April 6, 2006
D-Lib Examines the Million (Digital) Book Library
The March 2006 issue of D-Lib is a special issue that focuses on one topic, the evolution of the digital library. See Table of Contents
Of particular interest is Daniel Cohen's contribution, Data Mining Large Digital Collections. Cohn's writes that through his experience building APIs he has learned three lessons. Lessons, Dan writes, "that are not entirely in accord with key premises of some of those working in the world of digital libraries." They are:
- More emphasis needs to be placed on creating APIs for digital collections.
- Resources that are free to use in any way, even if they are imperfect, are more valuable than those that are gated or use-restricted, even if those resources are qualitatively better.
- Quantity may make up for a lack of quality.

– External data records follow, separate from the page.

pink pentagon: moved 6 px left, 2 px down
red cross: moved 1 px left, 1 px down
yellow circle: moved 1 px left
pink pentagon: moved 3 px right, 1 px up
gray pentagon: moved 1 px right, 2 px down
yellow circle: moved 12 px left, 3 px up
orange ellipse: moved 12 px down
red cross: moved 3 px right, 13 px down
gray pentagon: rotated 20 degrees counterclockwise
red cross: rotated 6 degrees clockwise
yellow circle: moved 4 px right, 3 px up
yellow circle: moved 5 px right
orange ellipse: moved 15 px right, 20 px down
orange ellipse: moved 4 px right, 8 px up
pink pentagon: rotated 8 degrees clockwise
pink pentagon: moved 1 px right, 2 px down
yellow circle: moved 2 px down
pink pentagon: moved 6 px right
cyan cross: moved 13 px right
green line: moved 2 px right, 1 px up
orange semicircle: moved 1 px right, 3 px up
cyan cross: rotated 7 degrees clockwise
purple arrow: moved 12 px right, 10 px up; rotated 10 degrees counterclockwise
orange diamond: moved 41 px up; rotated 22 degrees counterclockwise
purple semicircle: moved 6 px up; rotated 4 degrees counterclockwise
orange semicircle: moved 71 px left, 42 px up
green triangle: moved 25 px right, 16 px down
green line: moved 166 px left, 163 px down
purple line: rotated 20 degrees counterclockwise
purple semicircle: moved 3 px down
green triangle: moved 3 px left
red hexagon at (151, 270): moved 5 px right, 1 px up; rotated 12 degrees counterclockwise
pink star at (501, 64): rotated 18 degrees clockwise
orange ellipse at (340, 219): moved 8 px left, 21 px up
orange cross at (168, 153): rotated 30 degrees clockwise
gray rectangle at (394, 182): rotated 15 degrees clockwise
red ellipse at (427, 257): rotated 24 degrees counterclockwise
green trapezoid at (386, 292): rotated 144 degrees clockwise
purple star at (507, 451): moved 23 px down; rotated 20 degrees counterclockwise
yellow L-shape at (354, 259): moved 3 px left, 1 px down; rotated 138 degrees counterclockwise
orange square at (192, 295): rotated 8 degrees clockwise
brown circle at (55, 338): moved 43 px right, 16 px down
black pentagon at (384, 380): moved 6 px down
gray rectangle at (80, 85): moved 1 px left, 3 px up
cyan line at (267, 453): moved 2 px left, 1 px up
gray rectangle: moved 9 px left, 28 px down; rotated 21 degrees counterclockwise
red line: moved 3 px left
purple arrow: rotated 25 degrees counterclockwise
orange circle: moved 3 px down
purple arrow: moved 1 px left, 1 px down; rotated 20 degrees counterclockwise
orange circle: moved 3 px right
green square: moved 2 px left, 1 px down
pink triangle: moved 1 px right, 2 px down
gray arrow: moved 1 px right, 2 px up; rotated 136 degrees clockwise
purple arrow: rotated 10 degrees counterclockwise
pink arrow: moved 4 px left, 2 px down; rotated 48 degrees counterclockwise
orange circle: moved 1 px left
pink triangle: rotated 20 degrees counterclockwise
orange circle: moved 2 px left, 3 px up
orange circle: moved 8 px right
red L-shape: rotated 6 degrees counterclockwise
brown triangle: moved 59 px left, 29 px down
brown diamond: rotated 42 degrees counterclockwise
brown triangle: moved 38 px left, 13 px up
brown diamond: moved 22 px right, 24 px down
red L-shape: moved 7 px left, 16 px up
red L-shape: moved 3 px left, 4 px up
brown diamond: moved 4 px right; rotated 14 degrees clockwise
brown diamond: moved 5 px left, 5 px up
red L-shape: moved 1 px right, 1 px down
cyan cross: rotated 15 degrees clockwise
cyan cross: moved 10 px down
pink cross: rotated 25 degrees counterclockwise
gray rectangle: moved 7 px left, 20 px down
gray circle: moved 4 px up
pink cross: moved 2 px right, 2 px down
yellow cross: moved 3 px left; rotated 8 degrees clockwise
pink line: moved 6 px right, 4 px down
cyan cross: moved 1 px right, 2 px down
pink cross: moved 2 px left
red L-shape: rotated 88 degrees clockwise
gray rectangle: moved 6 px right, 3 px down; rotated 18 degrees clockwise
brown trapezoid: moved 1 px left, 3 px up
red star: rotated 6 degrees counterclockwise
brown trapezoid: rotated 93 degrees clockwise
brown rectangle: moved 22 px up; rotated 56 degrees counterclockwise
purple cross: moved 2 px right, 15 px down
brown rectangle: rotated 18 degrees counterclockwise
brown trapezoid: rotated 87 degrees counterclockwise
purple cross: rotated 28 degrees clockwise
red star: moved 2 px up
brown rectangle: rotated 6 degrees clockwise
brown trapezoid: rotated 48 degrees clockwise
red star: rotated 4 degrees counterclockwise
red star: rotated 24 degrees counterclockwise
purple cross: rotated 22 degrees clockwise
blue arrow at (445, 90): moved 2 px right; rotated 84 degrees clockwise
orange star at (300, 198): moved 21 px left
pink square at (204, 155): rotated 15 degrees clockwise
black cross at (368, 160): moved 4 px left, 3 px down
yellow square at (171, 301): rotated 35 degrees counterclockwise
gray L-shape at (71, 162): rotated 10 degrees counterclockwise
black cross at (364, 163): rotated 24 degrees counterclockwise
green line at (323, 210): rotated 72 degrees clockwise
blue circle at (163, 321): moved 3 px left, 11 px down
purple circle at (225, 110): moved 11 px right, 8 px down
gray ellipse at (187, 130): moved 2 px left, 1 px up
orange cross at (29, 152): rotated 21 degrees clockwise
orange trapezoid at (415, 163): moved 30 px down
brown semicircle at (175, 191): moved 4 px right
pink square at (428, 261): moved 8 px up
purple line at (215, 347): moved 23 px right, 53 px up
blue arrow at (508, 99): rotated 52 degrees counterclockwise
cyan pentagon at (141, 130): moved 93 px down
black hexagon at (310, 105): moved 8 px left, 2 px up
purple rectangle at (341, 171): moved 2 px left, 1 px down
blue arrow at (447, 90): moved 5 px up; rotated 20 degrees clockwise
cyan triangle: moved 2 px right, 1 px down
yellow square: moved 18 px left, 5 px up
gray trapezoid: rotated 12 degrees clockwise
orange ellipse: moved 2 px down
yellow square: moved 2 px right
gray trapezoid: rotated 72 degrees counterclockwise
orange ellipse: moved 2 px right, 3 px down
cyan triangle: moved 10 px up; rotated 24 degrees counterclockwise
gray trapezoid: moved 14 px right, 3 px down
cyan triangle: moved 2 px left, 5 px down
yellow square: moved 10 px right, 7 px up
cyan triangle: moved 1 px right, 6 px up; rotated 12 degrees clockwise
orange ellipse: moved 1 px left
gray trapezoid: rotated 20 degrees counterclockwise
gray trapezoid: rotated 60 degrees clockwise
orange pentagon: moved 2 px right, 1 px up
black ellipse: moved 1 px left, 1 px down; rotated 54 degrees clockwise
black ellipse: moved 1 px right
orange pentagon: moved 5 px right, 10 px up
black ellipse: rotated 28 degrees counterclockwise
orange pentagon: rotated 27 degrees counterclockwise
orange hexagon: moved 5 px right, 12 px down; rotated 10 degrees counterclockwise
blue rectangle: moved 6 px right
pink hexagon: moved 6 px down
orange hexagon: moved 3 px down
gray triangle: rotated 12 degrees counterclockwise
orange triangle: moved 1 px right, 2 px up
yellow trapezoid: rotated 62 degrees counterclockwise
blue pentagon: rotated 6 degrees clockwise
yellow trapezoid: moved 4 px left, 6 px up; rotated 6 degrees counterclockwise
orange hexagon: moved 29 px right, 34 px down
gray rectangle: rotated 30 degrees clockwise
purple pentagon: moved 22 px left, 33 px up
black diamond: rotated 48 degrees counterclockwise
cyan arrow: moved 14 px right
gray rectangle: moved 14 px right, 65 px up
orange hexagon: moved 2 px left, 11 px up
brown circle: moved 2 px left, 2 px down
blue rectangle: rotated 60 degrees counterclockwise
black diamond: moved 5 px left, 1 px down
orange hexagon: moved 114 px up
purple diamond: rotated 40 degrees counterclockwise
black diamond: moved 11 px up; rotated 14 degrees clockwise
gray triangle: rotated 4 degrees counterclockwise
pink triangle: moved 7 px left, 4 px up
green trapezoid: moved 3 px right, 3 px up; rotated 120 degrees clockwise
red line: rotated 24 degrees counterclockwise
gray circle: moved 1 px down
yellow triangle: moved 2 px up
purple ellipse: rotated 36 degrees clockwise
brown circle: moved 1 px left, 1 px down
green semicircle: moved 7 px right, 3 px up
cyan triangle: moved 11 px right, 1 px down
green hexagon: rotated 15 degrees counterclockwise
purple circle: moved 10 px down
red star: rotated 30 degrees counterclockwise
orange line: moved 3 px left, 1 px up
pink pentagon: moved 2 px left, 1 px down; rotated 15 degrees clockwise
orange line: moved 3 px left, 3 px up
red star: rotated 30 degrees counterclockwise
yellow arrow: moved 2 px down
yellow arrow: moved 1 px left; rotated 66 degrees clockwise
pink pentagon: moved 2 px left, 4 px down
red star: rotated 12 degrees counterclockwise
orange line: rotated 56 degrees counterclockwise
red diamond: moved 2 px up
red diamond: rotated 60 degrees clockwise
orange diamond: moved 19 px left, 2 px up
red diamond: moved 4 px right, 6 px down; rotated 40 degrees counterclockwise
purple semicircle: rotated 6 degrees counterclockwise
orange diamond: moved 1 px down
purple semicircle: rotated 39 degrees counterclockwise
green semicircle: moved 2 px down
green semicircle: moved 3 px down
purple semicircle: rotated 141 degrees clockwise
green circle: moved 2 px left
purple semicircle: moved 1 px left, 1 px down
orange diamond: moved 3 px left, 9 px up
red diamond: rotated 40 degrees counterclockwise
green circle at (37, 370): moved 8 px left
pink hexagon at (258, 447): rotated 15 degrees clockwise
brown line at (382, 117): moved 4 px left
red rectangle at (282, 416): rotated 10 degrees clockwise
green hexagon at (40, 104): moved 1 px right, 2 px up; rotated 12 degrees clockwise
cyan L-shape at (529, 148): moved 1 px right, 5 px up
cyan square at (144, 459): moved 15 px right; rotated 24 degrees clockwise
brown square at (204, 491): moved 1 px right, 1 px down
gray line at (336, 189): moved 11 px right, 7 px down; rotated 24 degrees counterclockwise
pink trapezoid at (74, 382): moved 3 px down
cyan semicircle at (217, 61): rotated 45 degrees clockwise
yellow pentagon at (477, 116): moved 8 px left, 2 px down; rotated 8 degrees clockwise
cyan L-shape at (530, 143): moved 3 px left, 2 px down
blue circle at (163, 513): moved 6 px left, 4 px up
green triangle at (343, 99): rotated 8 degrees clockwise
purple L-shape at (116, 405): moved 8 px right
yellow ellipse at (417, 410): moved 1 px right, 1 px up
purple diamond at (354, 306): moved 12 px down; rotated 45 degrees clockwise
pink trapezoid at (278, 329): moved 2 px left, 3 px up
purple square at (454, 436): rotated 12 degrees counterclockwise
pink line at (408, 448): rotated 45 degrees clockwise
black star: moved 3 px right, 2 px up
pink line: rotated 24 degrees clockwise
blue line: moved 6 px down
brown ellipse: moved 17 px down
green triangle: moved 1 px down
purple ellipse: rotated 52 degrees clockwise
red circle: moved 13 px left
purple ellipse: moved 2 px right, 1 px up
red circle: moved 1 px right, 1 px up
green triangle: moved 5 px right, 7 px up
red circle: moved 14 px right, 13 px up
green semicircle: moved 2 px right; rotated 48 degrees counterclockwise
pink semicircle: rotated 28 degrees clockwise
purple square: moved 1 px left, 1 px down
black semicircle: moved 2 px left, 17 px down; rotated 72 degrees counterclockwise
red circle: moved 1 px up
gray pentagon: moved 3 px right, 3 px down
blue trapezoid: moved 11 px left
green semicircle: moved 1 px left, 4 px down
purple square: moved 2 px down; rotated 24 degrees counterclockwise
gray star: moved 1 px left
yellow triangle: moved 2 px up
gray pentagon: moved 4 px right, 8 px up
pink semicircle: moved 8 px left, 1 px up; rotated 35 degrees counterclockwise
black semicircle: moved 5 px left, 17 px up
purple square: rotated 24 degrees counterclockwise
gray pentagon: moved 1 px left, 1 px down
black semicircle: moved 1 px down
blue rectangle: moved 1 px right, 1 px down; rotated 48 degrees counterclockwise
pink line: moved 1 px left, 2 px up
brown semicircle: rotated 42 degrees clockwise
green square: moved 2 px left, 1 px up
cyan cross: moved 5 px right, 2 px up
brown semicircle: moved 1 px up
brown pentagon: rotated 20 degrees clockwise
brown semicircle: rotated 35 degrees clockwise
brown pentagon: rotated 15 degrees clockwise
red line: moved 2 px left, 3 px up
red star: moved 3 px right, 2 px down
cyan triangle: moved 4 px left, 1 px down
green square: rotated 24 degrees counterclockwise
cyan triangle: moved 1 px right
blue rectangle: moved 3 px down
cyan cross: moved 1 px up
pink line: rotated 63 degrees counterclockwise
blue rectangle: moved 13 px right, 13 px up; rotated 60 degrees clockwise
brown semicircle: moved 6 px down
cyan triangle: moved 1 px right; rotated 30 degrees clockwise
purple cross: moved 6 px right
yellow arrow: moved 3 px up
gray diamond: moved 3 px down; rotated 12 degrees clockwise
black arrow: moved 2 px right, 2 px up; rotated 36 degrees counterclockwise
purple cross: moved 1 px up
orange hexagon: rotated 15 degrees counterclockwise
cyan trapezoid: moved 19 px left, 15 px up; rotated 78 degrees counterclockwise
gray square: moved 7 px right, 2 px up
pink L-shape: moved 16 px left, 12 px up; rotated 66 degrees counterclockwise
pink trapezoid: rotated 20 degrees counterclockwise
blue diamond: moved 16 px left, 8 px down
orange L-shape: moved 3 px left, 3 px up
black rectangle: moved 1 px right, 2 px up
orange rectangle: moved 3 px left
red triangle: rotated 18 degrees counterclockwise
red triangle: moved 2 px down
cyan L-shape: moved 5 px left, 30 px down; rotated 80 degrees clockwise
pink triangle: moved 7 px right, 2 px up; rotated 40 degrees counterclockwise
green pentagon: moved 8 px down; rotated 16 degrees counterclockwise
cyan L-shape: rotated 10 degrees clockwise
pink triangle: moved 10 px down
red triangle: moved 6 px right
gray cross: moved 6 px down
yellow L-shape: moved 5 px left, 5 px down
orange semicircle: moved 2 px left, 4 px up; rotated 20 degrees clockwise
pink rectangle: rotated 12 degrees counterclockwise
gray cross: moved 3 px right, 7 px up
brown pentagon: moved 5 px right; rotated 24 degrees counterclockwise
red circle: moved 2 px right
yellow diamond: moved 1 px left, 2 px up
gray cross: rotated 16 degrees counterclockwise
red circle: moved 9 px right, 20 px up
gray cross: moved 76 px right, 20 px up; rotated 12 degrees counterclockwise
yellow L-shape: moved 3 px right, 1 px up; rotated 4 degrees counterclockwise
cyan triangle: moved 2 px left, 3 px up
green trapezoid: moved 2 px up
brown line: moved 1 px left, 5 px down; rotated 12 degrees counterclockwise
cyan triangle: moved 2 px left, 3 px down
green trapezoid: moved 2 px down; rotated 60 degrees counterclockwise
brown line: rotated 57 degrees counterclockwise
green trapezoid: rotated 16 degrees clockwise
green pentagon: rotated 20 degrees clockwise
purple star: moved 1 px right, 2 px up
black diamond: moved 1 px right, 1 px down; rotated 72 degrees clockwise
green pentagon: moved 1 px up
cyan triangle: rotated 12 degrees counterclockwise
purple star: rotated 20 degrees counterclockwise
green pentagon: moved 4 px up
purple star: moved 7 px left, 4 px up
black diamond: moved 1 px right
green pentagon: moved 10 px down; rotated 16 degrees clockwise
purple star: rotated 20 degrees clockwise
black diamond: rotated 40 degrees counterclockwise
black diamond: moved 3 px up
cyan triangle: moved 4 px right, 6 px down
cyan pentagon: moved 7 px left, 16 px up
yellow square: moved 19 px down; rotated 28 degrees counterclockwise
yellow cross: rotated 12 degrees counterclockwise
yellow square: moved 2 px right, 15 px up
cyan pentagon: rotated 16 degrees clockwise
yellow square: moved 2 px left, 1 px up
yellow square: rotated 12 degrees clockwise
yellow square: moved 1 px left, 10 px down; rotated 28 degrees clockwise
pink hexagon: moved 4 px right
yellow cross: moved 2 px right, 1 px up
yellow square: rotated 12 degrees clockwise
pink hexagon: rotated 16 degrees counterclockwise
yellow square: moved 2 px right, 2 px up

Most controversial of course is Cohn's claim that quantity may trump quality. Cohn explains:
High-quality digitization and thorough text markup may be attractive for those creating digital collections, but a familiarity with information theory and data-mining techniques makes one realize that it may be more worthwhile to digitize a greater number of books or documents at a lower standard for the same cost. ... In our libraries – once analog and now digital – we come across countless similar phrases, wordings, and facts in numerous books, and many books refer to each other through footnotes and bibliographies. This repetition and cross-referencing should allow us to create tools for mining the vast information and knowledge that lies within the nearly limitless digital collections we are about to encounter.